La pregunta que queda después de la renuncia de Natalia Rivera Grijalva a la dirigencia de Movimiento Ciudadano en Sonora es sencilla: ¿quién pierde con su salida?
En primera instancia, pierde Movimiento Ciudadano.
No necesariamente porque Natalia Rivera sea indispensable para el partido, sino porque su renuncia parece ser apenas la primera consecuencia visible de una decisión que ya está generando inconformidad al interior de MC.
Varios integrantes del partido han comenzado a expresar su desacuerdo con la incorporación de Alejandro López Caballero y con el grupo político que lo acompaña. Algunos, incluso, estarían tomando distancia junto con Rivera.

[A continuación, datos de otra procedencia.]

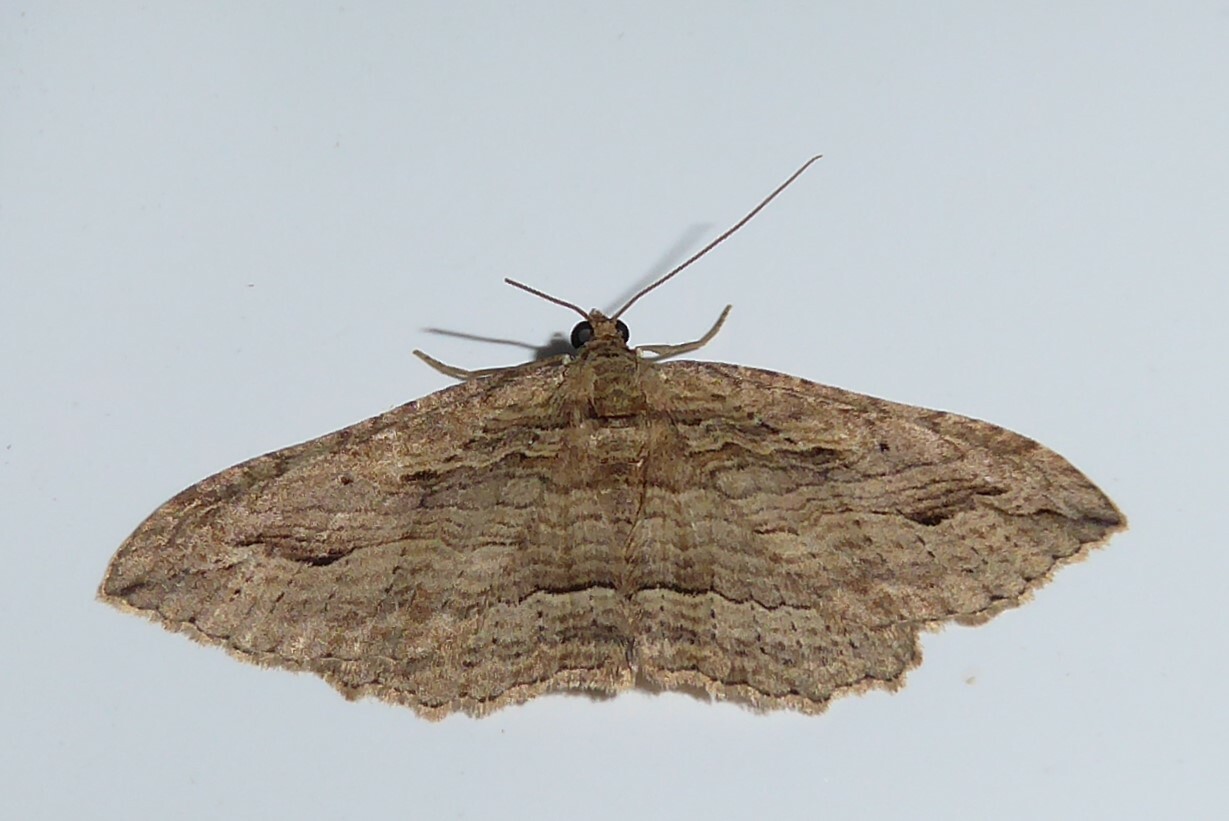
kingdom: Animalia
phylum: Arthropoda
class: Insecta
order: Lepidoptera
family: Geometridae
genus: Austrocidaria
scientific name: Austrocidaria gobiata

Y eso cambia completamente el escenario.
El problema no es una renuncia, sino lo que puede venir después
Una cosa es que una dirigente decida renunciar por una diferencia política y otra muy distinta es que esa decisión provoque la salida de cuadros y militantes.
Movimiento Ciudadano tiene derecho a construir la estrategia electoral que considere conveniente. También tiene derecho a sumar a López Caballero y a cualquier grupo político que pueda aportarle estructura y competitividad.

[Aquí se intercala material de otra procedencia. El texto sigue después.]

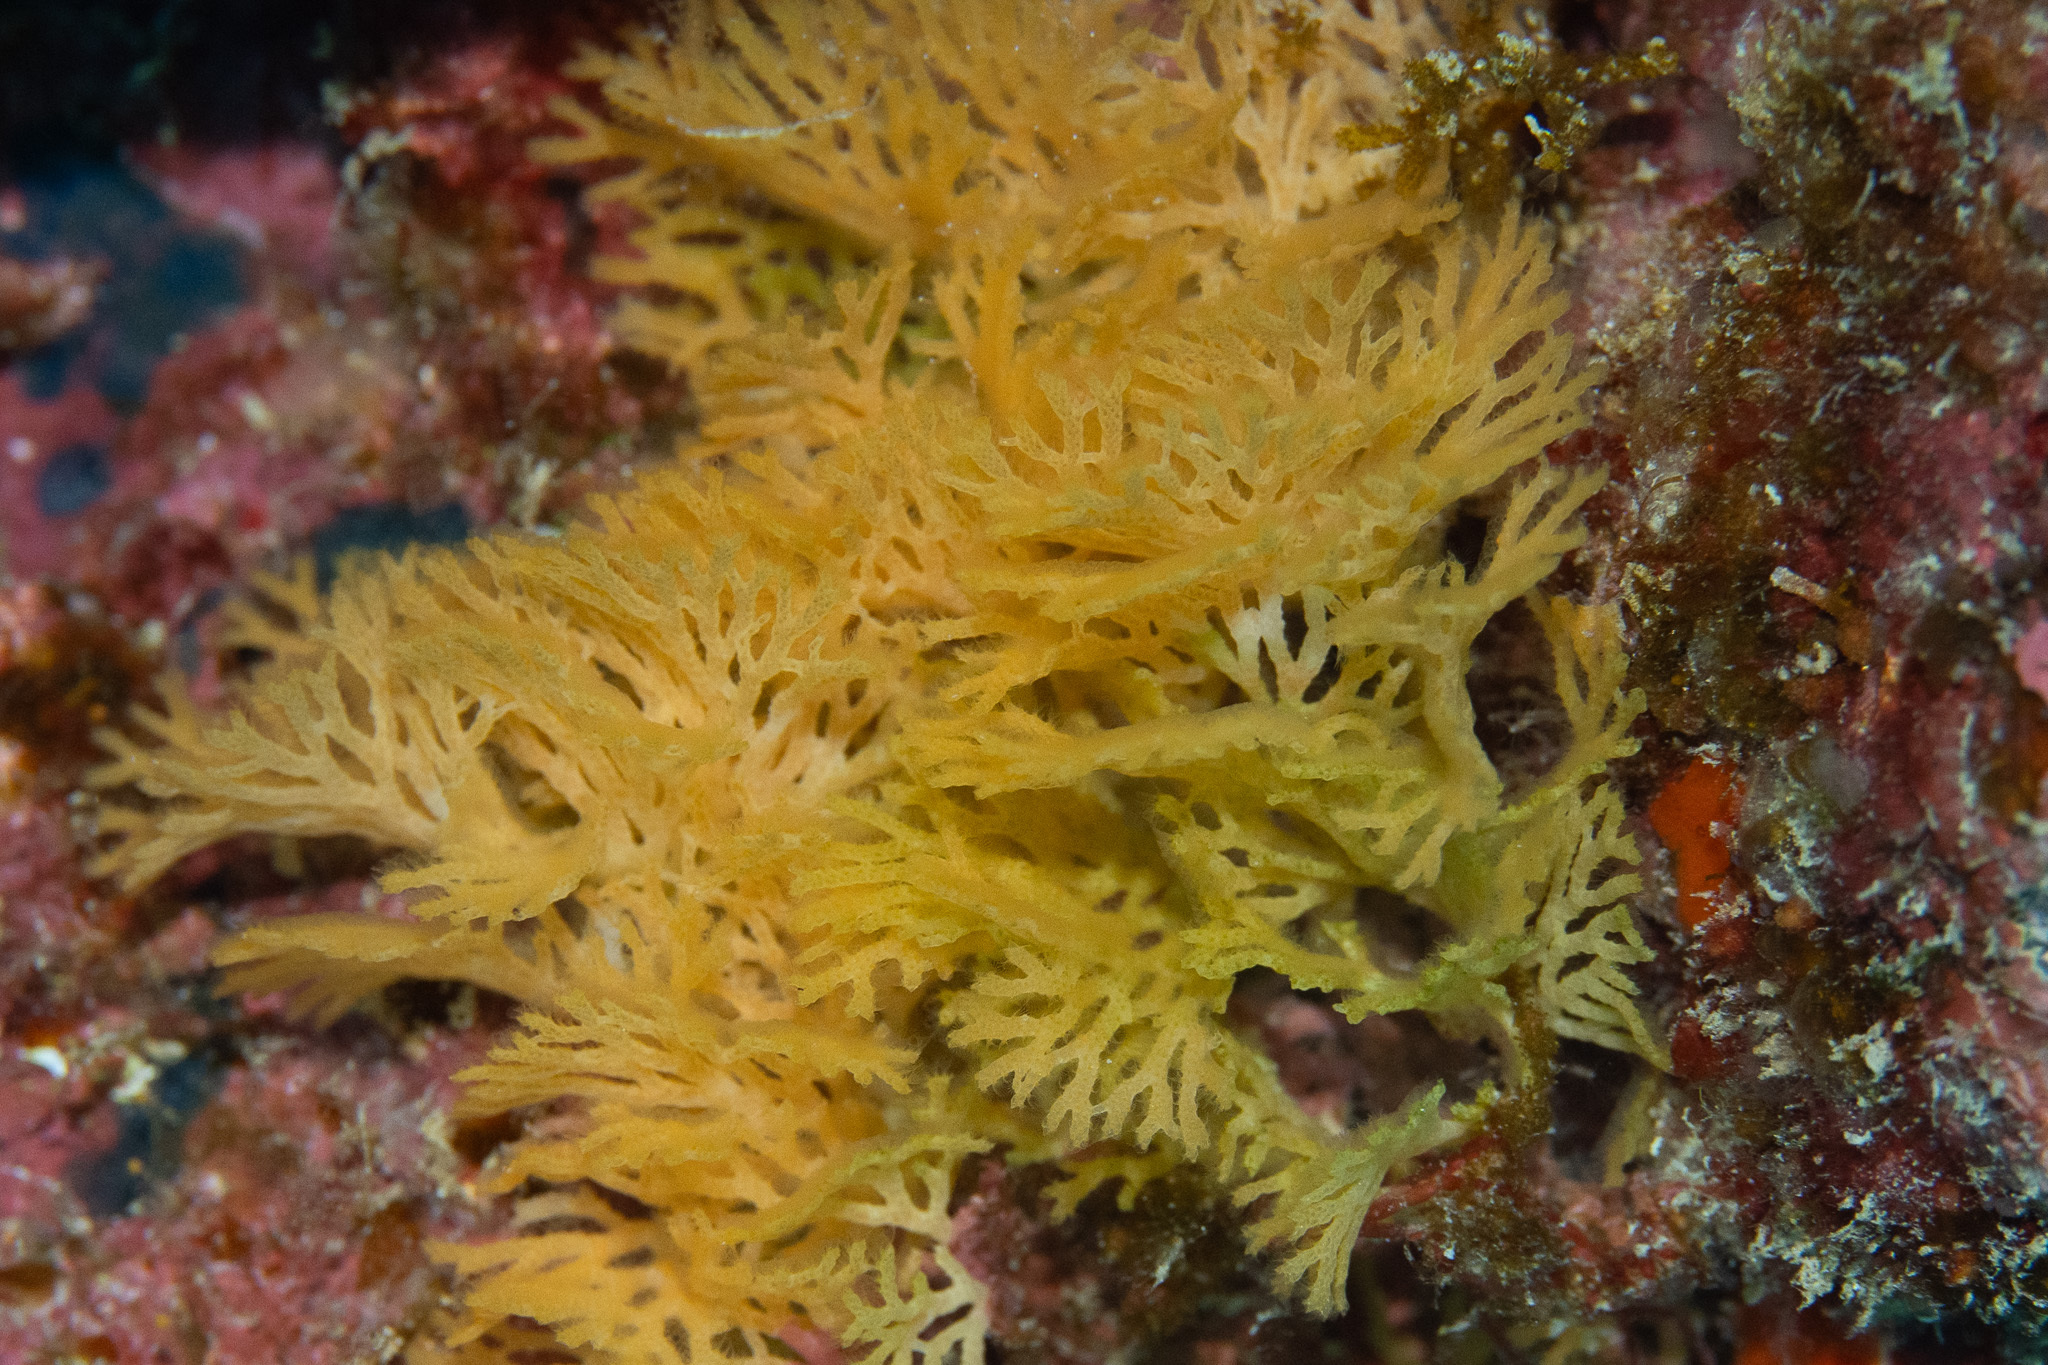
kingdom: Animalia
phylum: Bryozoa
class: Gymnolaemata
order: Cheilostomatida
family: Phidoloporidae
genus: Reteporellina
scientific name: Reteporellina denticulata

La pregunta es si el costo de esa estrategia vale la pena.
Porque López Caballero no llega solamente como una figura política con experiencia. Su incorporación está vinculada al grupo político del exgobernador Guillermo Padrés, una corriente que arrastra un amplio historial de confrontaciones políticas y cuestionamientos relacionados con su administración.

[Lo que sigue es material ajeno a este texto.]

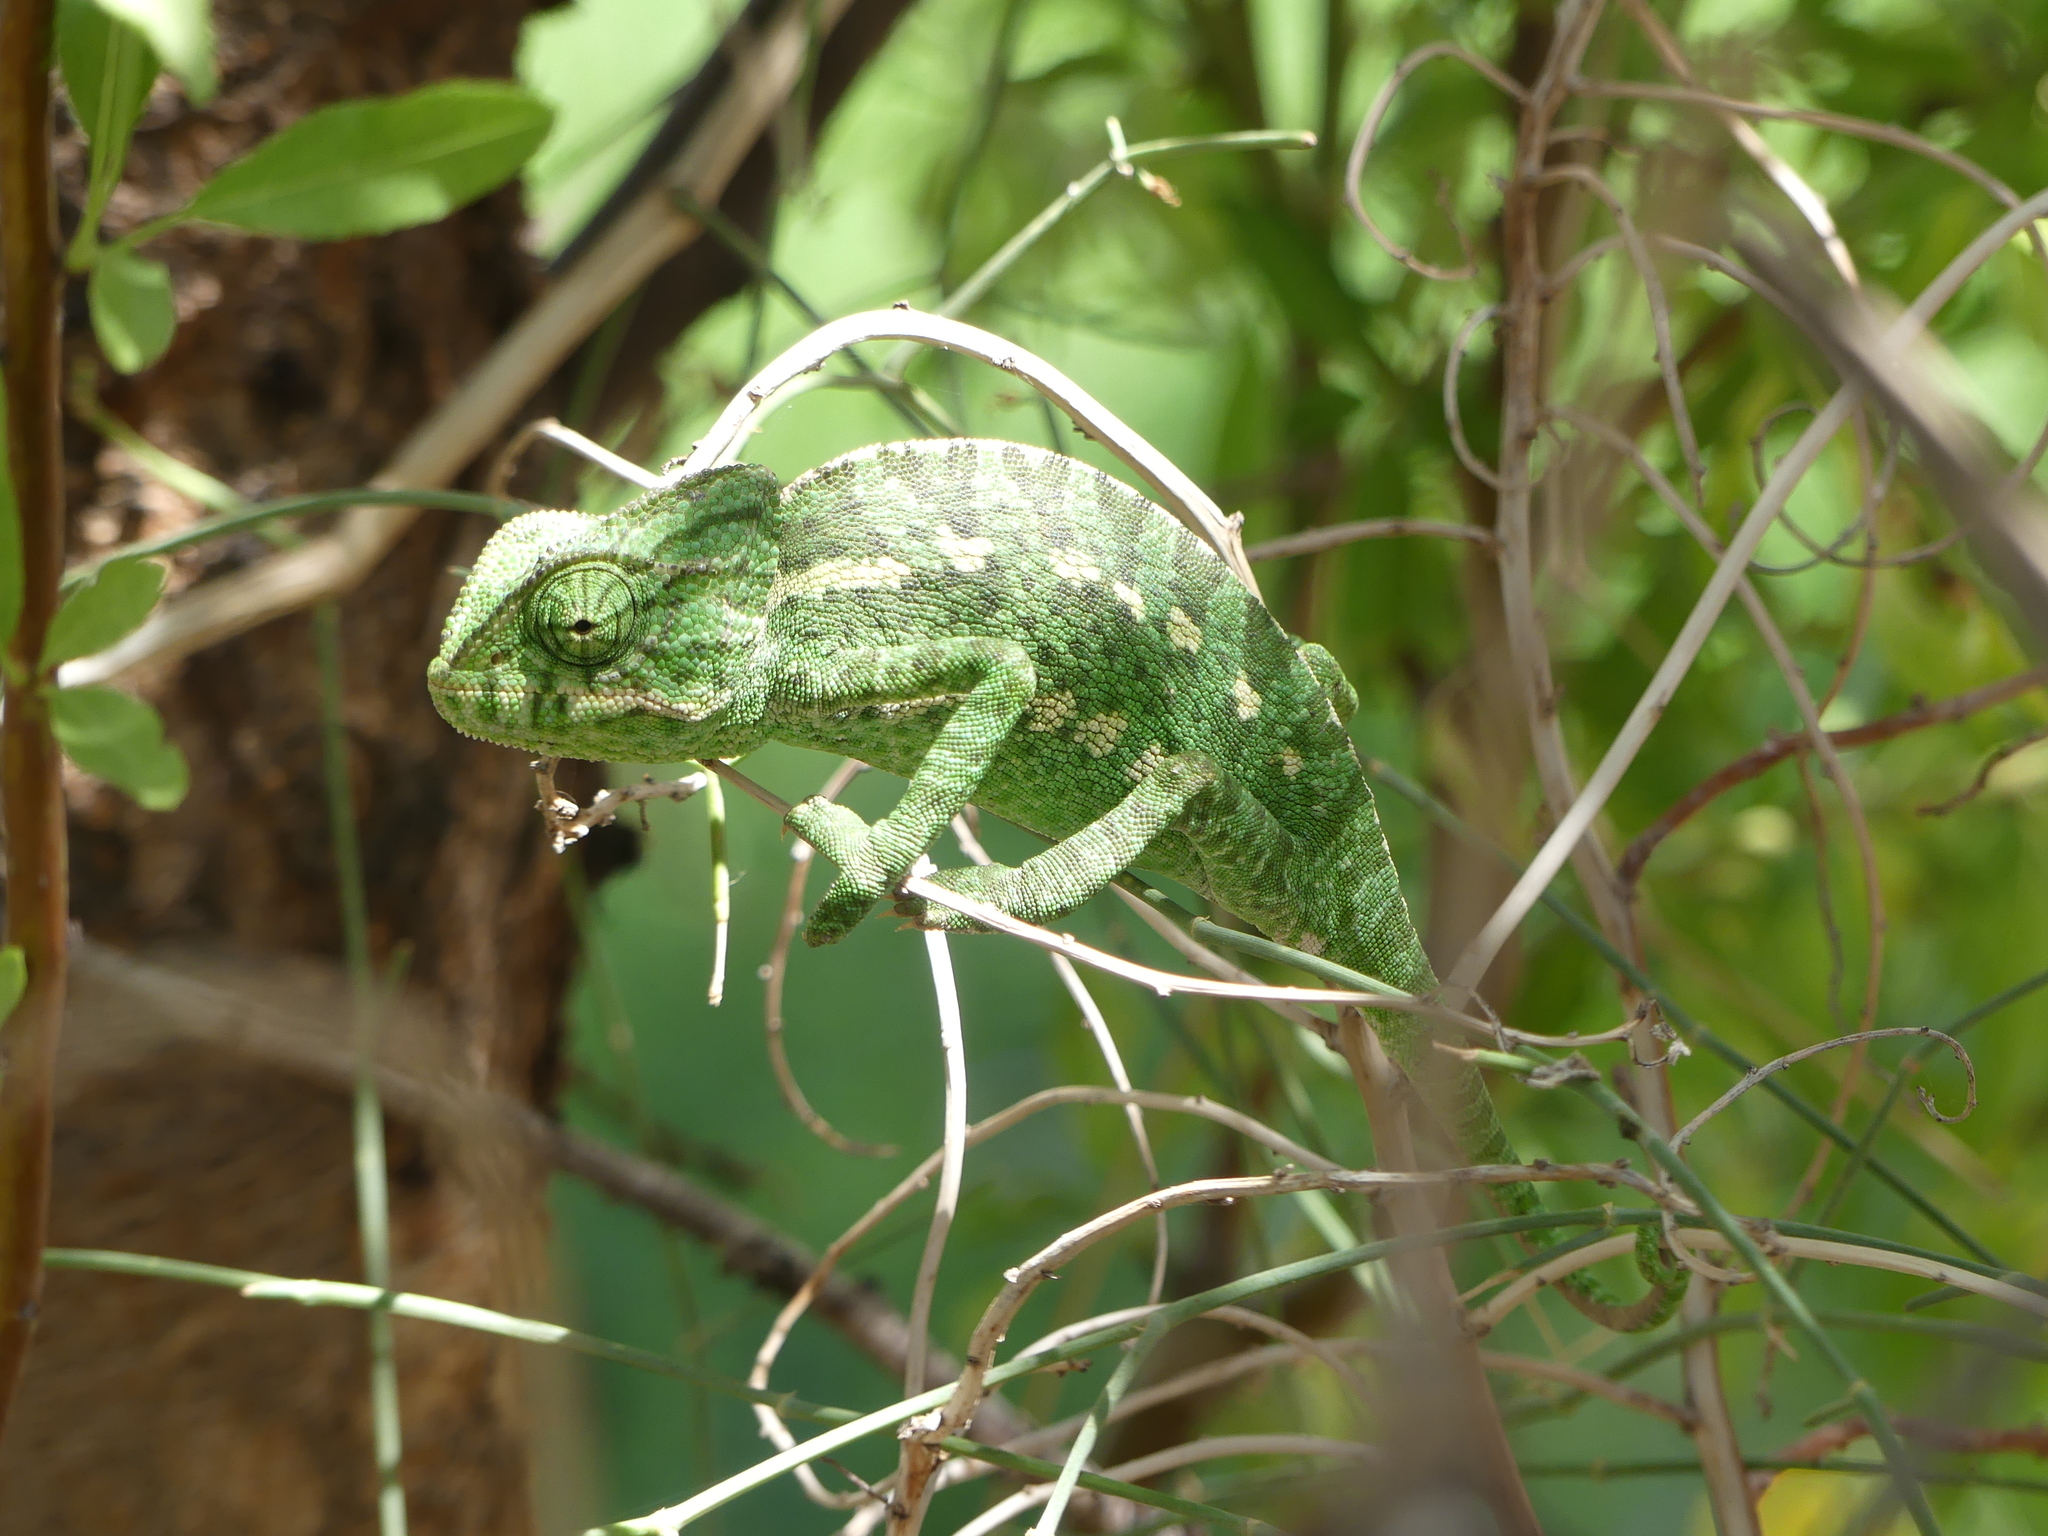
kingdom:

Ahí aparece una contradicción difícil de ignorar.
Movimiento Ciudadano parece apostar por sumar fuerza, particularmente en Hermosillo, pero al mismo tiempo está provocando que algunos de sus propios integrantes cuestionen el rumbo que está tomando el partido.
¿De qué sirve ganar estructura en la capital si, en el camino, se pierde estructura dentro del propio partido?
El factor 2027
El momento tampoco es menor.
Estamos a unos meses de que comiencen a definirse con mayor claridad las estrategias rumbo al proceso electoral de 2027. Movimiento Ciudadano ha puesto sobre la mesa la posibilidad de llevar a Luis Donaldo Colosio Riojas como uno de sus principales perfiles para buscar la gubernatura de Sonora.
Para llegar fortalecido a esa contienda, el partido necesitaría construir una estructura sólida, cohesionada y competitiva en el estado.
No una estructura dividida.
No una militancia cuestionando las decisiones de su dirigencia.
Y mucho menos una salida de cuadros que pueda convertirse en una cadena de renuncias.
La salida de Natalia Rivera, por sí sola, puede ser manejable para MC. El problema es lo que venga después.
¿Suma o cambia una estructura por otra?
Si Movimiento Ciudadano consigue incorporar a López Caballero y a su grupo sin perder a más militantes, podrá argumentar que la apuesta funcionó y que ganó capacidad de operación electoral.
Pero si comienzan a salir más personas que no están de acuerdo con esa incorporación, entonces la dirigencia nacional tendrá que preguntarse si realmente está fortaleciendo al partido o simplemente está cambiando una estructura por otra.
Porque el objetivo de una alianza electoral debería ser sumar.
Y si para sumar a un grupo político terminas perdiendo a integrantes que ya estaban dentro, la operación deja de ser tan sencilla.
Natalia Rivera puede ser cuestionada, como cualquier figura política. Puede haber quienes estén de acuerdo con su decisión y quienes consideren que debió quedarse a disputar internamente el rumbo del partido.
Pero hay un hecho que no se puede ignorar: decidió no encabezar una estrategia que, por su historia y posición política, consideró imposible de defender.
Ahora la responsabilidad ya no está en sus manos.
Está en las de Movimiento Ciudadano.
Será el partido el que tendrá que demostrar que la llegada de López Caballero y de su grupo realmente representa una ganancia electoral y no el comienzo de una fractura interna.
Y tendrá que demostrarlo rápido.
El proceso electoral de 2027 está cada vez más cerca.
¿Realmente le conviene a Movimiento Ciudadano llegar a esa elección con más nombres, pero con menos unidad?
Esa es, quizá, la verdadera pregunta que deja sobre la mesa la renuncia de Natalia Rivera.